How to complete this task: Produce an exact copy of all the records.

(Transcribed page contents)
.....

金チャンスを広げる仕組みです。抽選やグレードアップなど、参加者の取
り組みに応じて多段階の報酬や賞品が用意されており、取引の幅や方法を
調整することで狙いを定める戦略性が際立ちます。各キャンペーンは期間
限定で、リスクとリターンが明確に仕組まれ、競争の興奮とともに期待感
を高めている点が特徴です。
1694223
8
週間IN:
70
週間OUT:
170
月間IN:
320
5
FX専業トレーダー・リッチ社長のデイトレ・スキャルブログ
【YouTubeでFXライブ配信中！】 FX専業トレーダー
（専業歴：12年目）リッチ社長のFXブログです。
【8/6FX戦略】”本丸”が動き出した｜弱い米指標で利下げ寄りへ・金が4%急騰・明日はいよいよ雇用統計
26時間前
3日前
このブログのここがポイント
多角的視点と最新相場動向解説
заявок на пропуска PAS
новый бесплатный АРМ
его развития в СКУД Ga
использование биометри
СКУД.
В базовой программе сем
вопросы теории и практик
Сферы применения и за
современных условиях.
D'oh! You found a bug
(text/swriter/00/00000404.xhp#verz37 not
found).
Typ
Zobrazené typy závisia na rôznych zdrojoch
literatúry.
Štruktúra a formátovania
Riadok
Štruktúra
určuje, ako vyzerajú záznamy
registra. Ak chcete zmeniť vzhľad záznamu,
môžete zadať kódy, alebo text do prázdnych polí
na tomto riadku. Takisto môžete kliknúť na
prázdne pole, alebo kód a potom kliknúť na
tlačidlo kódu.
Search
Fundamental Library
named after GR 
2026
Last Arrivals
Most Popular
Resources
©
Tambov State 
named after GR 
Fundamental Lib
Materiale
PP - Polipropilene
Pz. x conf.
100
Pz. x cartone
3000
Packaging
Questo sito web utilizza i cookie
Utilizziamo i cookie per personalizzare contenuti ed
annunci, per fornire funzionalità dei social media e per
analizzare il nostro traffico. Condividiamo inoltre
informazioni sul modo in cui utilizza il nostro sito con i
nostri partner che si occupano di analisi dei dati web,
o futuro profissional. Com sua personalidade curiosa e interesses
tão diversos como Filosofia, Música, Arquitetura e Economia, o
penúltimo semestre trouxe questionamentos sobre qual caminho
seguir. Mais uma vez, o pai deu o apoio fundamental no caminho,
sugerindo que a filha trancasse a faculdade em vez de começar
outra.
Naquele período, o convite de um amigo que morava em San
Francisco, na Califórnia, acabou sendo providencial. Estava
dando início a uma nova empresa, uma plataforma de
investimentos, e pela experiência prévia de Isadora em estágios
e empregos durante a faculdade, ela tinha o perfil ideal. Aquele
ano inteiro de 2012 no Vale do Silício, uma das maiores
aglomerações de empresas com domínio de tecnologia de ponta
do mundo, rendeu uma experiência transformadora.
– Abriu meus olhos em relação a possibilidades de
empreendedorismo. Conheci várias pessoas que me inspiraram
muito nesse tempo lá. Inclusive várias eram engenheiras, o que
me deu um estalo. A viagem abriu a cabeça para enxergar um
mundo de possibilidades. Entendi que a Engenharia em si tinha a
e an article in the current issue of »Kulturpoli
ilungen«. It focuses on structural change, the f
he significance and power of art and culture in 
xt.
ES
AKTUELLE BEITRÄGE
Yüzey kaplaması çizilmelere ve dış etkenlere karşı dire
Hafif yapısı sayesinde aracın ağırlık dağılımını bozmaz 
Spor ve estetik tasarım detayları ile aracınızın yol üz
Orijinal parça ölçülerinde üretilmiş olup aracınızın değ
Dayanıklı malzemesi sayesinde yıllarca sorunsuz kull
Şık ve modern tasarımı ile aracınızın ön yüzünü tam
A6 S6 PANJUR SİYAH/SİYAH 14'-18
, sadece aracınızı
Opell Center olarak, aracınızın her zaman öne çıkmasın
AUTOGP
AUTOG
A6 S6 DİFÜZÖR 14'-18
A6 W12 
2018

.....

Answer space:
金チャンスを広げる仕組みです。抽選やグレードアップなど、参加者の取
り組みに応じて多段階の報酬や賞品が用意されており、取引の幅や方法を
調整することで狙いを定める戦略性が際立ちます。各キャンペーンは期間
限定で、リスクとリターンが明確に仕組まれ、競争の興奮とともに期待感
を高めている点が特徴です。
1694223
8
週間IN:
70
週間OUT:
170
月間IN:
320
5
FX専業トレーダー・リッチ社長のデイトレ・スキャルブログ
【YouTubeでFXライブ配信中！】 FX専業トレーダー
（専業歴：12年目）リッチ社長のFXブログです。
【8/6FX戦略】”本丸”が動き出した｜弱い米指標で利下げ寄りへ・金が4%急騰・明日はいよいよ雇用統計
26時間前
3日前
このブログのここがポイント
多角的視点と最新相場動向解説
заявок на пропуска PAS
новый бесплатный АРМ
его развития в СКУД Ga
использование биометри
СКУД.
В базовой программе сем
вопросы теории и практик
Сферы применения и за
современных условиях.
D'oh! You found a bug
(text/swriter/00/00000404.xhp#verz37 not
found).
Typ
Zobrazené typy závisia na rôznych zdrojoch
literatúry.
Štruktúra a formátovania
Riadok
Štruktúra
určuje, ako vyzerajú záznamy
registra. Ak chcete zmeniť vzhľad záznamu,
môžete zadať kódy, alebo text do prázdnych polí
na tomto riadku. Takisto môžete kliknúť na
prázdne pole, alebo kód a potom kliknúť na
tlačidlo kódu.
Search
Fundamental Library
named after GR 
2026
Last Arrivals
Most Popular
Resources
©
Tambov State 
named after GR 
Fundamental Lib
Materiale
PP - Polipropilene
Pz. x conf.
100
Pz. x cartone
3000
Packaging
Questo sito web utilizza i cookie
Utilizziamo i cookie per personalizzare contenuti ed
annunci, per fornire funzionalità dei social media e per
analizzare il nostro traffico. Condividiamo inoltre
informazioni sul modo in cui utilizza il nostro sito con i
nostri partner che si occupano di analisi dei dati web,
o futuro profissional. Com sua personalidade curiosa e interesses
tão diversos como Filosofia, Música, Arquitetura e Economia, o
penúltimo semestre trouxe questionamentos sobre qual caminho
seguir. Mais uma vez, o pai deu o apoio fundamental no caminho,
sugerindo que a filha trancasse a faculdade em vez de começar
outra.
Naquele período, o convite de um amigo que morava em San
Francisco, na Califórnia, acabou sendo providencial. Estava
dando início a uma nova empresa, uma plataforma de
investimentos, e pela experiência prévia de Isadora em estágios
e empregos durante a faculdade, ela tinha o perfil ideal. Aquele
ano inteiro de 2012 no Vale do Silício, uma das maiores
aglomerações de empresas com domínio de tecnologia de ponta
do mundo, rendeu uma experiência transformadora.
– Abriu meus olhos em relação a possibilidades de
empreendedorismo. Conheci várias pessoas que me inspiraram
muito nesse tempo lá. Inclusive várias eram engenheiras, o que
me deu um estalo. A viagem abriu a cabeça para enxergar um
mundo de possibilidades. Entendi que a Engenharia em si tinha a
e an article in the current issue of »Kulturpoli
ilungen«. It focuses on structural change, the f
he significance and power of art and culture in 
xt.
ES
AKTUELLE BEITRÄGE
Yüzey kaplaması çizilmelere ve dış etkenlere karşı dire
Hafif yapısı sayesinde aracın ağırlık dağılımını bozmaz 
Spor ve estetik tasarım detayları ile aracınızın yol üz
Orijinal parça ölçülerinde üretilmiş olup aracınızın değ
Dayanıklı malzemesi sayesinde yıllarca sorunsuz kull
Şık ve modern tasarımı ile aracınızın ön yüzünü tam
A6 S6 PANJUR SİYAH/SİYAH 14'-18
, sadece aracınızı
Opell Center olarak, aracınızın her zaman öne çıkmasın
AUTOGP
AUTOG
A6 S6 DİFÜZÖR 14'-18
A6 W12 
2018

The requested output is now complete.